I didn’t need to see the red blooming on her cheek or the faint swell rising beneath her skin. I knew. The fucker had hit her.

I moved one step closer, then another, until my knuckles ached from clenching. I was seconds away from losing everything.

My job. My control. My fucking mind.

I wanted to drag him across that marble floor and see if he still sounded so calm with a mouthful of blood.

Then I felt it. A hand. Small, trembling, clutching the front of my vest.

“Let’s go,” Scarlett murmured, barely above a whisper. “ Please .”

And just like that, all that rage—violent, hungry, ready to spill—turned in on itself and carved a hole through my chest. It was the first time she’d ever said that word to me.

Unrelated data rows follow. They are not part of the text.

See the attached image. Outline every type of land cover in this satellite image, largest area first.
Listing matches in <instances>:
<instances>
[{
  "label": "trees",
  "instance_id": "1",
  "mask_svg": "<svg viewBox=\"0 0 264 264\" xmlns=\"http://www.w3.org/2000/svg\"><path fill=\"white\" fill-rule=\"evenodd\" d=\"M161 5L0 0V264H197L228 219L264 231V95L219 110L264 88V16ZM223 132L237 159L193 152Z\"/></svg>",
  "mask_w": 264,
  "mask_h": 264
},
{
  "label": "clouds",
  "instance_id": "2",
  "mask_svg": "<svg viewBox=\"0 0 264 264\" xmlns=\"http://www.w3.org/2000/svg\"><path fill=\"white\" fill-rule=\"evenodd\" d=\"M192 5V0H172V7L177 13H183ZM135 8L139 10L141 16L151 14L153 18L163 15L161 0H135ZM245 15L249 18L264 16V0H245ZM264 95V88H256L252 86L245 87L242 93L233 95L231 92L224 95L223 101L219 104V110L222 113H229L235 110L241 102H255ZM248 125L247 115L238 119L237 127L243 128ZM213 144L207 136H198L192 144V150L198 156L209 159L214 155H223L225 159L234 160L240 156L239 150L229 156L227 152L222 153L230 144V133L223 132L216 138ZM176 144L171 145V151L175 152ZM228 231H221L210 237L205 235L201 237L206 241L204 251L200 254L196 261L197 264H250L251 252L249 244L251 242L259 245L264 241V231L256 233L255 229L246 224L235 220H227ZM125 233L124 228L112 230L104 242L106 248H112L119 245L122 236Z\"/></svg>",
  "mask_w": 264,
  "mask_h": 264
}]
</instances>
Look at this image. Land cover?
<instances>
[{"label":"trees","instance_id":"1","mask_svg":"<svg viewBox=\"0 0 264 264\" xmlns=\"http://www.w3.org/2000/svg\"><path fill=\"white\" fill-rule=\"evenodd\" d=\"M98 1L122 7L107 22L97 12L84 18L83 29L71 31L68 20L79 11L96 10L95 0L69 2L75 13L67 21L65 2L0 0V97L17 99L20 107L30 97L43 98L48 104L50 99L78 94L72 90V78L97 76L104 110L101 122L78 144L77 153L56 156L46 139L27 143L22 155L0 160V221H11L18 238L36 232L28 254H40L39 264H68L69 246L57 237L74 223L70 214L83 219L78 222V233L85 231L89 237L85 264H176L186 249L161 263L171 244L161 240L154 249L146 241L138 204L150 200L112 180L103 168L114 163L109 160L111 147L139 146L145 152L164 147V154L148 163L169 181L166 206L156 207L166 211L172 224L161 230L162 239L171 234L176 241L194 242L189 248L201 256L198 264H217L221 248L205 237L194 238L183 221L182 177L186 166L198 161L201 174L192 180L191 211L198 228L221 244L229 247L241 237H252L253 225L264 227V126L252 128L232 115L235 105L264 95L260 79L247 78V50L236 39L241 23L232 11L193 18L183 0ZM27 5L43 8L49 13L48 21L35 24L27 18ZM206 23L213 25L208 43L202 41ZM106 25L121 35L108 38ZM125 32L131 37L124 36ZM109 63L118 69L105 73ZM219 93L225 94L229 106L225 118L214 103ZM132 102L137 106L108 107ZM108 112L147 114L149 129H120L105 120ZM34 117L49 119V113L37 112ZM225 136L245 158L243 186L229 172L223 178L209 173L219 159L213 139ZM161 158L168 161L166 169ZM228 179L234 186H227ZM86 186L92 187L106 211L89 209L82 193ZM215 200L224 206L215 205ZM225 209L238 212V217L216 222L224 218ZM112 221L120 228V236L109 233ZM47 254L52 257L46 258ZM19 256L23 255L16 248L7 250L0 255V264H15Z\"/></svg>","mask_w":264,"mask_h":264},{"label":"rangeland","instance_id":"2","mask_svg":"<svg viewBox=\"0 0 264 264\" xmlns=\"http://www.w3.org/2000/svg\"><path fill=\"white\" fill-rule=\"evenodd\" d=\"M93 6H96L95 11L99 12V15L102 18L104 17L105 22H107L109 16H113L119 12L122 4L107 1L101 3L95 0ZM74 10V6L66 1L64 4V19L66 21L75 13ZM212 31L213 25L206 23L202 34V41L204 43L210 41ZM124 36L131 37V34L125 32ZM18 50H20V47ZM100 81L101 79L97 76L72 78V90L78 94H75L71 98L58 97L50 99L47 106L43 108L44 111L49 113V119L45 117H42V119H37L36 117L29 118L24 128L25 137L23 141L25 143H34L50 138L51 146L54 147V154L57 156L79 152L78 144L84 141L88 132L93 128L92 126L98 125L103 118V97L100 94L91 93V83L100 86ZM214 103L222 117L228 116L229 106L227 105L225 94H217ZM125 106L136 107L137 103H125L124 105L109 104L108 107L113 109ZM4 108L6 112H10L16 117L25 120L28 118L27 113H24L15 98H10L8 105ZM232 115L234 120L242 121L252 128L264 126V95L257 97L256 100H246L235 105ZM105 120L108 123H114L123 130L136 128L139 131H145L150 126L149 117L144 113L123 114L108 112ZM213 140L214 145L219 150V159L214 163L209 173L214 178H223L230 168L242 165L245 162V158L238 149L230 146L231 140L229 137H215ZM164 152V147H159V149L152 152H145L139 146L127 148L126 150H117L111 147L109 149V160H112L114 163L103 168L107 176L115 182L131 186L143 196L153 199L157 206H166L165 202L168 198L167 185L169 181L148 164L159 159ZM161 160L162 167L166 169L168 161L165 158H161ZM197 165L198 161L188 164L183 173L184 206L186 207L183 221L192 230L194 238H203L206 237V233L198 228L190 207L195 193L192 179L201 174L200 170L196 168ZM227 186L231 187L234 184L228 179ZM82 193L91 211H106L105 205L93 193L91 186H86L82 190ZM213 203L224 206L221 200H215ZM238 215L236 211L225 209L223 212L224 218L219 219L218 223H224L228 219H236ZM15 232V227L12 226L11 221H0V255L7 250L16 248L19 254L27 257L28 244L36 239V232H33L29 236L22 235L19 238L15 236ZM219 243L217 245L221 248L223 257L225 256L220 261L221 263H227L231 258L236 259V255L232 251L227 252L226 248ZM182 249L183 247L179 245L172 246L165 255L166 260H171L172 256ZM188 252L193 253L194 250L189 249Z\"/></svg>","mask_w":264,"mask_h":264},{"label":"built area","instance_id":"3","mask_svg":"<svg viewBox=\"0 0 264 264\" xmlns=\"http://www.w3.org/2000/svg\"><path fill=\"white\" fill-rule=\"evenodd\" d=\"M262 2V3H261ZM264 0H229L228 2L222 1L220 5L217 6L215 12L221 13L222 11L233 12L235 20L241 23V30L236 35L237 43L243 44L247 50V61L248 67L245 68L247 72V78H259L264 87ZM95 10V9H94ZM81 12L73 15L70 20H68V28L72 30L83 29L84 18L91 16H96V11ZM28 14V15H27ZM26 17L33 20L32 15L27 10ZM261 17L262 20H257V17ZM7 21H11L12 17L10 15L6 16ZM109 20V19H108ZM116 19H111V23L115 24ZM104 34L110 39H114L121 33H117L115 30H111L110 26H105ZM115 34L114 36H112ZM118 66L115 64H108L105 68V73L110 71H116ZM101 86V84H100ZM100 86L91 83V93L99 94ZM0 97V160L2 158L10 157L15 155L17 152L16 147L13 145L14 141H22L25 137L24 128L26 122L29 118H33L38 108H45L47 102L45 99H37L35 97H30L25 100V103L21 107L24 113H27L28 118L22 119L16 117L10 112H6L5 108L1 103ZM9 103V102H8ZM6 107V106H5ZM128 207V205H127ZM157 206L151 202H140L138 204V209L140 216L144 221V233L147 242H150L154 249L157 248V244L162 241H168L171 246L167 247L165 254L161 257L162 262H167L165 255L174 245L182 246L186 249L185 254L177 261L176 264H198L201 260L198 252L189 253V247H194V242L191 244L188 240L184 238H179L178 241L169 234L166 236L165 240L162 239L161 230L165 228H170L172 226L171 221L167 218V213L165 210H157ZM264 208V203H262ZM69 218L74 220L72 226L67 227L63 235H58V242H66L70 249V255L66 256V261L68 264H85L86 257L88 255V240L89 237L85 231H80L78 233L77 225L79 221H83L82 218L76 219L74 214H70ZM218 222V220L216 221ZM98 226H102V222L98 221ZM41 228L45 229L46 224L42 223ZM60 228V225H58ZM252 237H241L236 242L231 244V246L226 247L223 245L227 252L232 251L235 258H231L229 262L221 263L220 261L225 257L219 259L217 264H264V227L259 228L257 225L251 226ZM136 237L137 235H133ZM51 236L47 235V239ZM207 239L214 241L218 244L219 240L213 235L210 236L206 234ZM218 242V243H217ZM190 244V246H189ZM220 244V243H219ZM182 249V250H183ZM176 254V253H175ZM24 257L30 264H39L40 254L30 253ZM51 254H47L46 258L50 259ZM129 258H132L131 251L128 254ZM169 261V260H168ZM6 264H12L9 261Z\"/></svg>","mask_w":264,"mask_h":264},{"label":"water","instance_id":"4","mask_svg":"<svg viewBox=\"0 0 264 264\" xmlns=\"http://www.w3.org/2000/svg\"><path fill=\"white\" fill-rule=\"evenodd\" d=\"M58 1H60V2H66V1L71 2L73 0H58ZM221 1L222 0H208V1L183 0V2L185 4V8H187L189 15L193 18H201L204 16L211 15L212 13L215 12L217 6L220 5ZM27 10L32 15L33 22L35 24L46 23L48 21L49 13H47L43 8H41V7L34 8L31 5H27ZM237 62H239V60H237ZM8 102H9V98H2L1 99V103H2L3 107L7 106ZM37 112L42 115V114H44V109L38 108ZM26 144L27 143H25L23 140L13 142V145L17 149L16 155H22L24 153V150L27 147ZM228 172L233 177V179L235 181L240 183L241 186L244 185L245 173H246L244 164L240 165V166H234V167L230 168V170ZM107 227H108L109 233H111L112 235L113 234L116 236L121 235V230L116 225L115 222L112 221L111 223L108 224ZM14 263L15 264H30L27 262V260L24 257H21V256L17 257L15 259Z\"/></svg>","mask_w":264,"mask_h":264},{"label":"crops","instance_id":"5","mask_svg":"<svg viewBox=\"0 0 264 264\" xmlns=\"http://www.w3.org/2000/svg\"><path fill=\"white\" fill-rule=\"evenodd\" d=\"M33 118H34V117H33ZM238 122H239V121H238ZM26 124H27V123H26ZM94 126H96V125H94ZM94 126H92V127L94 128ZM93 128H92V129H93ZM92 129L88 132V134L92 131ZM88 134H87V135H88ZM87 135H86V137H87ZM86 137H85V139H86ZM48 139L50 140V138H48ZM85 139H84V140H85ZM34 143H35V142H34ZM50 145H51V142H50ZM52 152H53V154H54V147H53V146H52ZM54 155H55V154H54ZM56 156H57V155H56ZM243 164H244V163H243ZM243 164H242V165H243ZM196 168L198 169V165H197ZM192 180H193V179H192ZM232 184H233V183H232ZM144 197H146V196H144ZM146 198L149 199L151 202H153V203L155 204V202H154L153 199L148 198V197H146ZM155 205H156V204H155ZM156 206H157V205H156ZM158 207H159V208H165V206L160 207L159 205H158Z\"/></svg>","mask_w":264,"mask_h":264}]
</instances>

Not asshole, like she used to spit when she was pissed.

Not soldier, the name she threw around when she wanted to rile me up.

But please .

And fuck me, I knew right then that I’d let that word ruin me.

Because please meant she didn’t want anyone else. It meant she looked for me when the world turned to shit. And now I’d never hear it again without wanting to destroy whatever made her say it.

I didn’t speak, just followed her out with murder pressed between my teeth.

“It’s December, Miss Harper.”

I stepped out after her, the rooftop biting at my skin, wind carving through my jacket. “You planning to freeze to death?”